True to its mission in the re-installation, two leading African-American artists –Betye Saar and Pope.L – have temporary exhibitions on view, a tremendous step for the museum. The fourth and fifth floor permanent collection galleries, tracing 1880-1940 and 1940-1970 respectively, have also been reimagined. The overwhelming difference in these galleries is the presence of women. (So. Many. Women.) The galleries show old favorites, like Vincent Van Gogh’s The Starry Night or Salvador Dali’s Persistence of Memory, alongside a plethora of artwork by women artists who were actively involved in those art movements, like Mary Cassatt and Frida Kahlo. The curators have also often juxtaposed contemporary works with classics, like this canonical Henri Matisse painting, The Red Studio, with a work by the African-American abstract painter Alma Woodsey Thomas:

Party attendees sitting before Henri Matisse (French, 1869-1954), The Red Studio, 1911 (left) and Alma Woodsey Thomas (American, 1891-1978), Fiery Sunset, 1973 (right)

 

While it was thrilling to see these new imaginings in a party atmosphere, I was disappointed in the lack of global diversity in the installations. Most of the artists were still European and American, with a handful of notable outliers. The juxtapositions of Matisse and Woodsey Thomas and of Pollock and Neel were intriguing. Yet, these inclusions did little to complicate the canonical narrative of modernism built in the twentieth century, as these female painters did double duty, representing both a female and an African-American perspective, differencing them from the mainstream “masters,” not once, but twice.

While the inclusion of female and racially-diverse voices into these installations is most definitely a step in the right direction, art historians must endeavor to also rethink the underlying narratives of modernism. In my book, Modernism on the Nile, I present a theoretical concept – “constellational modernism” – to chart twentieth-century art in Egypt.

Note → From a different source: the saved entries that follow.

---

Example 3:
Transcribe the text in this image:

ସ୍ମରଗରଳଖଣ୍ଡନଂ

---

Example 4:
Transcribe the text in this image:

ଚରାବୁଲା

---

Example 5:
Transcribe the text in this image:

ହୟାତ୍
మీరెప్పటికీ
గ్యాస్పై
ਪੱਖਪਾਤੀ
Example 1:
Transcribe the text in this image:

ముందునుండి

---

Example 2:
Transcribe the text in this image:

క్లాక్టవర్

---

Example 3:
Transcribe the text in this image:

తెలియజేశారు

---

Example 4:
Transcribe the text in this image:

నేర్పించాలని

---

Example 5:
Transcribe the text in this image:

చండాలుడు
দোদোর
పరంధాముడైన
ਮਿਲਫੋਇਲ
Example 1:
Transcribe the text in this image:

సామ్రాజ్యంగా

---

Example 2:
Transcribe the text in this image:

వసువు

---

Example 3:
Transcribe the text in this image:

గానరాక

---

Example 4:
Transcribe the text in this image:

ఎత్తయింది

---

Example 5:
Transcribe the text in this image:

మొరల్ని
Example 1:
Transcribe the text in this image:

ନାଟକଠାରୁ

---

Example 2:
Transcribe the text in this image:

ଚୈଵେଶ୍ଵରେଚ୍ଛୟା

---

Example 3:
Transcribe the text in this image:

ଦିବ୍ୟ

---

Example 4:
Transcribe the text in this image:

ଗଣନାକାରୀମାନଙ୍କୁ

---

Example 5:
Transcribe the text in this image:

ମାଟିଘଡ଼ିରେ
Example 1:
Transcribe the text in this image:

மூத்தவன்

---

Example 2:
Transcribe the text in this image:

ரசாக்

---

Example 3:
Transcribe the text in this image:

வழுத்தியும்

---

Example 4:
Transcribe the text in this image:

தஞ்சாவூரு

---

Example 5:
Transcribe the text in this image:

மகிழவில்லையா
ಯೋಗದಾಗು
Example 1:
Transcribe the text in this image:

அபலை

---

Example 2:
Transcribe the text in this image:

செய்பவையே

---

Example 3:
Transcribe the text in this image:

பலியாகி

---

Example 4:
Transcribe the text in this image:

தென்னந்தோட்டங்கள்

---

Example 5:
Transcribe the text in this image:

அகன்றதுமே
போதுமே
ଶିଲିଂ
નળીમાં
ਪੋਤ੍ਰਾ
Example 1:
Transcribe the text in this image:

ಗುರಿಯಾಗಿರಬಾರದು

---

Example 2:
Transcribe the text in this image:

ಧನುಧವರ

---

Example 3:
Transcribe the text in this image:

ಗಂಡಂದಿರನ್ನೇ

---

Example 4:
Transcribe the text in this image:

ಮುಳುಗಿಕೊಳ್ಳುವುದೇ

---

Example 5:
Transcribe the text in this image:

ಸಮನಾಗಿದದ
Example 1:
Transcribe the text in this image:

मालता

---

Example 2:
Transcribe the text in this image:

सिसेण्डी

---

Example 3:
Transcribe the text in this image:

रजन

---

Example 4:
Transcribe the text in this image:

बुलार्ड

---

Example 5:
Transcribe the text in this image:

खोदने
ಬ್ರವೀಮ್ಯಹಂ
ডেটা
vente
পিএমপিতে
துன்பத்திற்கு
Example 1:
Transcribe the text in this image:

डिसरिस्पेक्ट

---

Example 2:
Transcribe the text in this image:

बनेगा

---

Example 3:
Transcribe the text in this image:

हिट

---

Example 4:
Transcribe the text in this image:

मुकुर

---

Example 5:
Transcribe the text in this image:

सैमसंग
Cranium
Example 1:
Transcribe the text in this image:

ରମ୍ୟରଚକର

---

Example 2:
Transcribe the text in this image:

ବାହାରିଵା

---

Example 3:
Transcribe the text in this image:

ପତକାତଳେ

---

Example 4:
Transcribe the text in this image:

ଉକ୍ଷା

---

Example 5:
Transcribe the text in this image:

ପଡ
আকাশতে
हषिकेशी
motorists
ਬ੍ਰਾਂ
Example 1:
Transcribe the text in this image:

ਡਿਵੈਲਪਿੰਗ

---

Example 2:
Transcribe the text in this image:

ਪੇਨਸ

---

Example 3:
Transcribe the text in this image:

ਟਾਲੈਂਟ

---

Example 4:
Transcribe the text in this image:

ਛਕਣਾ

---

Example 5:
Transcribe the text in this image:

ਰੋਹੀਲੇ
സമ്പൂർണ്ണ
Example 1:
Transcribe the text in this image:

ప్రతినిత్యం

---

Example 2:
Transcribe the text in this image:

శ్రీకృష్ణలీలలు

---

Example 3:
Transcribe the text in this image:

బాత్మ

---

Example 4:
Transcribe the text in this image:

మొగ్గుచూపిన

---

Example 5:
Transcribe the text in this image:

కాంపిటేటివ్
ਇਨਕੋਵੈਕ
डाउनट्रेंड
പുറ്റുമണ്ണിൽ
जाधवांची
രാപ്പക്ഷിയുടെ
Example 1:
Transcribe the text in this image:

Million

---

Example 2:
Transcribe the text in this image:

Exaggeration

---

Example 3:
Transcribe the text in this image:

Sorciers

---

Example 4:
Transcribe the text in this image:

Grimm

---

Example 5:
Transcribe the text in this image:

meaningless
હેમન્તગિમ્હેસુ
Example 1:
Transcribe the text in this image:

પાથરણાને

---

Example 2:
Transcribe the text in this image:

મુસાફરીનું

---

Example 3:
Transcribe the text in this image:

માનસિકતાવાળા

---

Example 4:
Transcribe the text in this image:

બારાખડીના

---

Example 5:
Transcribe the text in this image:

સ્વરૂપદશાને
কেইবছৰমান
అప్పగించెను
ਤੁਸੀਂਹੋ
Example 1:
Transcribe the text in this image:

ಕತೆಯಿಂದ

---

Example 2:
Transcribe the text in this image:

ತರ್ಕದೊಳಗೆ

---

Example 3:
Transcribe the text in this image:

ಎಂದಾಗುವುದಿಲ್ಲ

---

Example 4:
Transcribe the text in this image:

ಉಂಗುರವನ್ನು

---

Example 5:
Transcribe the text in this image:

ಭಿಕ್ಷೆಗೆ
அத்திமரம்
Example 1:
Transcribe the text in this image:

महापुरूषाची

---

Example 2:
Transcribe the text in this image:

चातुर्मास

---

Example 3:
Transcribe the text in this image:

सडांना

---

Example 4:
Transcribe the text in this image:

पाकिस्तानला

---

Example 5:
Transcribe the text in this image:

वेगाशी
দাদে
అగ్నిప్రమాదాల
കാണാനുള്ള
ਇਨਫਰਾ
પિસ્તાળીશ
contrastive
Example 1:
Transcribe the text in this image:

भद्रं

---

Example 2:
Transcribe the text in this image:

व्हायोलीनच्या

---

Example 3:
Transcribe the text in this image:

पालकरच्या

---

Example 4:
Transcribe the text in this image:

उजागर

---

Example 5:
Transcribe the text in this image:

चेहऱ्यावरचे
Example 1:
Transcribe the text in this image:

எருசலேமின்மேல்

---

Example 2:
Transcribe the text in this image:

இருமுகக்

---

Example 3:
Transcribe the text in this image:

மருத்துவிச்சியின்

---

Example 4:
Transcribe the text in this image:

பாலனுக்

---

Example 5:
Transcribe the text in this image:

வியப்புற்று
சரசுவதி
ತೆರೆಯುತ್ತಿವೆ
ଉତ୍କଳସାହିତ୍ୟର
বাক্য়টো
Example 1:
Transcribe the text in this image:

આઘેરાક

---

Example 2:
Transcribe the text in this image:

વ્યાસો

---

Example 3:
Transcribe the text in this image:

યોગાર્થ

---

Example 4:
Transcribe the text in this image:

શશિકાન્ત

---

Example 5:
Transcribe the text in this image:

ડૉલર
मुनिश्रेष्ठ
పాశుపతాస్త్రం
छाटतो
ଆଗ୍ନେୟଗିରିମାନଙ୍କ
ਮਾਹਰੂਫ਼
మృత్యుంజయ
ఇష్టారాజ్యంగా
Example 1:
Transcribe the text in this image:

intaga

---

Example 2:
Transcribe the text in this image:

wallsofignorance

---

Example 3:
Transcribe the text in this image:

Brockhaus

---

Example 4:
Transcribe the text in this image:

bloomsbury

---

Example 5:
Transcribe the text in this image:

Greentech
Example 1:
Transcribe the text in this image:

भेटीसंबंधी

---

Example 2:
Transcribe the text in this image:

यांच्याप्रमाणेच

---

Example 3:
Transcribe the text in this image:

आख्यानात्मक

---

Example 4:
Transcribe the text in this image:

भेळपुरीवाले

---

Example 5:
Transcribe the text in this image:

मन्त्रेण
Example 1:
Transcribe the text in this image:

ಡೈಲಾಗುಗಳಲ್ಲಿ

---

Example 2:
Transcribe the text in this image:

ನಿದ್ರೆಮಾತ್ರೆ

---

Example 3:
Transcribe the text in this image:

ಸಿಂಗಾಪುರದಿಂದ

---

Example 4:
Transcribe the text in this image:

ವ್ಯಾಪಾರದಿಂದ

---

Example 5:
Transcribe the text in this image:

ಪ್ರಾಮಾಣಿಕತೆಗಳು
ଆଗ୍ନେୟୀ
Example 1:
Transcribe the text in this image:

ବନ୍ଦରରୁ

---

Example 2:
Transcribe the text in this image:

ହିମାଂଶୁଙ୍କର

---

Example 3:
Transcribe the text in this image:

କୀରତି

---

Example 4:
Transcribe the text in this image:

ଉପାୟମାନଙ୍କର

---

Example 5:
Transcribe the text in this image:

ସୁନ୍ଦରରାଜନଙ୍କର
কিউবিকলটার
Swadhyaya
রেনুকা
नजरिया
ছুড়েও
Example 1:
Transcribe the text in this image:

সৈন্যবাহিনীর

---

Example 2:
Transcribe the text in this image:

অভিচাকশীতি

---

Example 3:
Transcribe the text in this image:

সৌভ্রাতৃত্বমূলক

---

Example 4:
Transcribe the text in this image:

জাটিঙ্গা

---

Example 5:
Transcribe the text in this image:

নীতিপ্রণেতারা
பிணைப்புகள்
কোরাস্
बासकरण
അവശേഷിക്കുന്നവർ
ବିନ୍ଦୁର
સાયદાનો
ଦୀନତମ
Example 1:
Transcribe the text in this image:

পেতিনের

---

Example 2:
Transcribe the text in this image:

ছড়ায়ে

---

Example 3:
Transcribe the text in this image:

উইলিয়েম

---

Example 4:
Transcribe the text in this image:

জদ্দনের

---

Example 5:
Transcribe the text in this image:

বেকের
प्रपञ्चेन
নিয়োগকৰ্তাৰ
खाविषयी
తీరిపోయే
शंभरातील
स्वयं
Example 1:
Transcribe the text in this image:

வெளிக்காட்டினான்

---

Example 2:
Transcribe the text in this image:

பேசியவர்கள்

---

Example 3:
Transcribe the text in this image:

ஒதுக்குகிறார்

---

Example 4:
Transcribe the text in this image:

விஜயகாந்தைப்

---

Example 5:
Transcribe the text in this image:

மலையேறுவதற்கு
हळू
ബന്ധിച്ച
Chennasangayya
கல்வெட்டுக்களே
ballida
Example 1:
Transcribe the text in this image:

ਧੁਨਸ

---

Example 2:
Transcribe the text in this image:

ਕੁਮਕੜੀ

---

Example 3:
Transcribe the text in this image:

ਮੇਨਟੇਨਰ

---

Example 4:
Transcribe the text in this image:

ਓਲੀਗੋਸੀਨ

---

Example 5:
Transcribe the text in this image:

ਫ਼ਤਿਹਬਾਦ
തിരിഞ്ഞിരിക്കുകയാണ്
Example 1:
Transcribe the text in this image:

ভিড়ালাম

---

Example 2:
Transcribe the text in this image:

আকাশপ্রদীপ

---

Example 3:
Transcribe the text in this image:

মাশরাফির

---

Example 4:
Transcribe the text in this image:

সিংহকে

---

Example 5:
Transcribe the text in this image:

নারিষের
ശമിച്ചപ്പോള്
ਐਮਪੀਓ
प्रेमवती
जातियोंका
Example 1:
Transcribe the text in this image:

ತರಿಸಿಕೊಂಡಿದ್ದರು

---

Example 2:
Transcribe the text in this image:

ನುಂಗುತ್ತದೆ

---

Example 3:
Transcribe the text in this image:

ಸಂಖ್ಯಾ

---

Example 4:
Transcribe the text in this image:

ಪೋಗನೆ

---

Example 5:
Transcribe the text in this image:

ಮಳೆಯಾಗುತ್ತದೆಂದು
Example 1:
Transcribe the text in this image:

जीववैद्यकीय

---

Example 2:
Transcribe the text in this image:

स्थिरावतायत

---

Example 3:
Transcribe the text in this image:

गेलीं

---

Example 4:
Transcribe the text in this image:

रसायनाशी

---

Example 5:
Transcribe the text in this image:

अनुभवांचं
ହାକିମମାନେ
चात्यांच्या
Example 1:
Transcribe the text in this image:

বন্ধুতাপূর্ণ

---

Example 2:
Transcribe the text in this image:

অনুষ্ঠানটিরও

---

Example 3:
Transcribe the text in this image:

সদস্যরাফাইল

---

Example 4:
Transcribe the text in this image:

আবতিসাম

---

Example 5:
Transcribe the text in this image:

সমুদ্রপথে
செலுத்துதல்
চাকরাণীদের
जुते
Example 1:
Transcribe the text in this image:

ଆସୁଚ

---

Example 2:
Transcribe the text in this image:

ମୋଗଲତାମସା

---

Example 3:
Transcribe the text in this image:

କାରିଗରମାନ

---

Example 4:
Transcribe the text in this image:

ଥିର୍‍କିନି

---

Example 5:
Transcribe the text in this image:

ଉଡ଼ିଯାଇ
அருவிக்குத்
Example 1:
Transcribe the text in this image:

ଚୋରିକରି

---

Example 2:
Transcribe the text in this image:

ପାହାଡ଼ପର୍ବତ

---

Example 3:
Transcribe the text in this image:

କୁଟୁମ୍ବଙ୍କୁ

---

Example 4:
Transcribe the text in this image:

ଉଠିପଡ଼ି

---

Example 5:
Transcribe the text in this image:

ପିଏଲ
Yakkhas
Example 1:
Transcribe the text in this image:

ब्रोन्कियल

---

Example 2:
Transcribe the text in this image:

However, I also hope that this concept, which argues that artists were hyper-aware of their interconnected, transnational artistic networks and visualized those in their artwork, can also help to dismantle the outdated story of modernism, in which white, male artists still occupy the center. Like my pink-shirted student highlighted, we must work to recognize racism, colonialism, and sexism in art histories, especially in artworks that were once exalted.